• The scenarios in WOMAN TIMES SEVEN all deal with adultery and the relationships between the sexes. Reading the premises of each, they feel like prime opportunities for dark comedy: a meek housewife tries embodying her husband's silly sexual fantasies in the flesh, two lovers squabble over how they should carry out their suicide pact, a widow is seduced behind her husband's funeral procession, a faithful wife is tempted by the handsome detective her jealous husband hired to trail her, etc. However, they don't play very funny, despite the best efforts of MacLaine and her court of co-stars. I can't quite put my finger on why. Humor is indeed subjective, but I found a lot of the humor fell flat. I either found the characters too annoying or too pathetic to laugh at, and sometimes the comedy was just stupid (the one with the nude translator just felt so juvenile).

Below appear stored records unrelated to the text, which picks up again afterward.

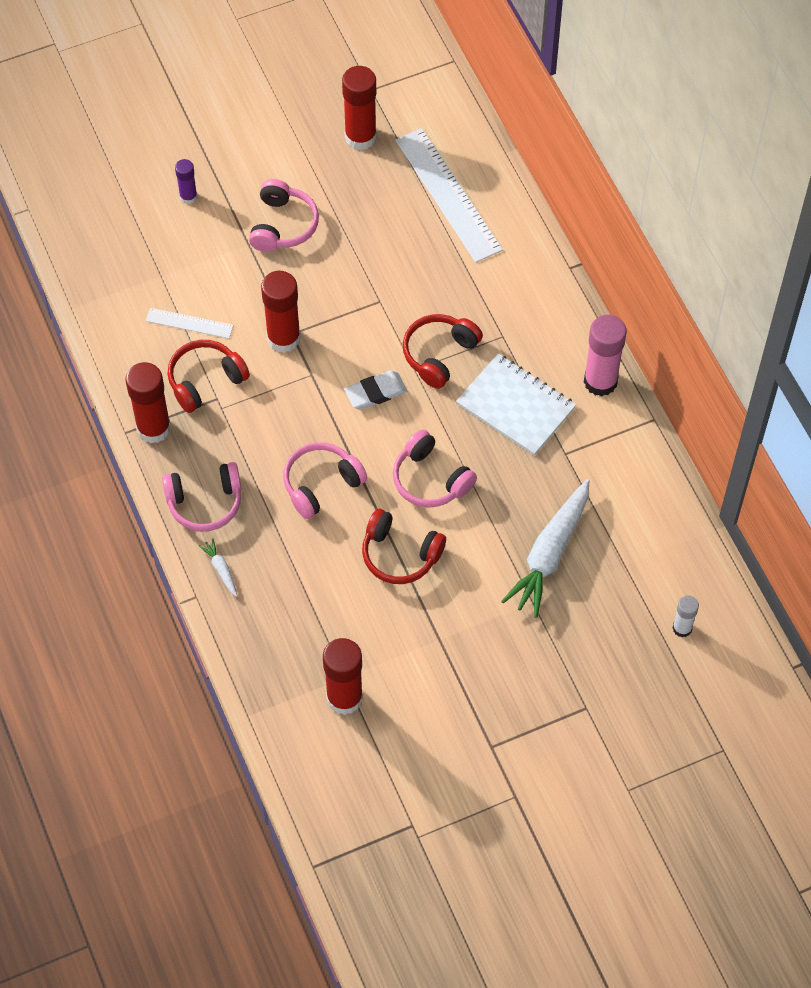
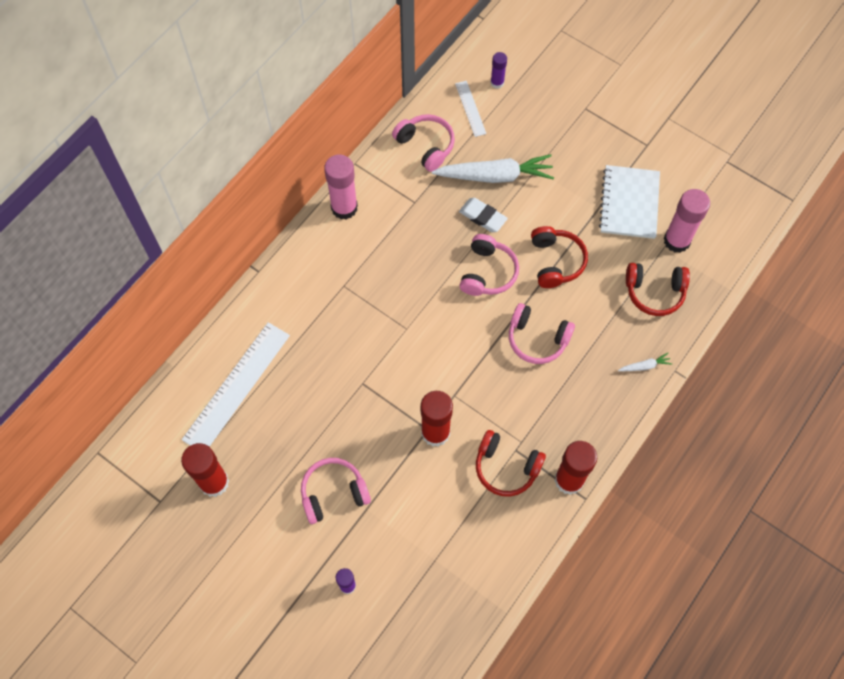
camera: 120 degrees left, 5 degrees up
white ruler [146,308,234,339] -> white ruler moved to [455,81,487,137]
pink headphones [162,462,241,532] -> pink headphones moved to [392,114,455,172]
white carrot [199,539,237,597] -> white carrot turned 135 degrees counterclockwise [618,353,672,371]
red glue stick [323,638,363,715] -> pink glue stick [664,189,710,253]
white eraser [344,370,407,410] -> white eraser moved to [459,198,508,232]
red headphones [403,314,483,389] -> red headphones moved to [626,263,690,316]
white notebook [456,354,576,456] -> white notebook moved to [599,165,660,239]
white glue stick [673,595,699,637] -> purple glue stick [490,52,507,89]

    The stories are often thin with unsatisfying endings-- and when I say unsatisfying I'm not complaining about morals or happy endings. They just seem to run out of steam and stop, leaving you with the feeling of, "What was the point?" The running theme tends to be adultery, though the theme is treated with inspiration only here and there. The two best shorts were "At the Opera" which was an open comic farce that had nothing to do with the main theme at all and "Snow," which is lowkey and poignant, saying much about the desire to be desired. One wishes more of that sort of wistfulness had been as successful in the other stories.